Happy Monday Everyone. Hope you had a great weekend and Happy Father’s Day to all the Dad’s out there!

I love bucket lists. Having a bucket list is like having a goal. You have something to aim for and when you have something to aim for you are much more likely to hit it 🙂

With that said I thought I would put together a list of physical feats. I am going to rank them into 4 different categories from beginners to elite level bucket. All of these physical feats are challenging but doable. See how many you can check off the bucket list

 

Beginners Bucket

 

1 – Conquer the chin up

 

 

 

 

 

The chin up is the king of upper body exercises. They are incredibly effective for strengthening the muscles of your back and core musculature.

 

Strive to get 4 reps

2 – Run a 10k

The thought of running a marathon may be a little overwhelming for the newbie runner but a 10k is doable.
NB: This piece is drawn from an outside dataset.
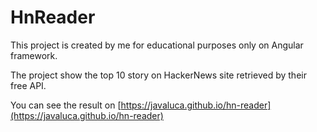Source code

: # HnReader

This project is created by me for educational purposes only on Angular framework.

The project show the top 10 story on HackerNews site retrieved by their free API.

You can see the result on [https://javaluca.github.io/hn-reader](https://javaluca.github.io/hn-reader)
The next 10k (it’s actually 9k but who’s counting) is on the 10th September at Ocean Beach

Details are here https://www.runningcalendar.co.nz/event/hawkes-bay-trail-run-series-september-2017/ 

Who’s keen?

 

 

3 – Hold a Plank for 120 seconds

It has to be a perfect plank, that’s no sinking or hiking of the hips. If you can’t yet hit 120 s then hold for 30-45 seconds then rest for 30 seconds and hold again for a further 30-45 seconds. Repeat this hold and rest for 5 rounds. For your next session try and progress by adding more time to your plank hold or decrease your resting time. Soon enough you will hit 120 seconds

 

 

4 – Complete a challenging hike

 

 

 

 

 

 

 

 

 

It just so happens that the Staples Rodway Cape Challenge is around the corner (14th October). I am led to believe that this year will be the last one. It is a beautiful run or walk with some of Hawkes Bay’s most stunning scenery. The challenge can be completed in teams with each leg between 10-11ks

 

More details http://www.staplesrodwaychallenge.nz/event-info

 

Who’s keen?

 

5 – Complete 20 Push ups

The push up is another great upper body exercise. It involves your pectoral muscles along with your deltoids, triceps and abdominals. If you are unable to perform one pushup then start by using a bench and then slowly start to get lower. You might progress to a step and then the ground.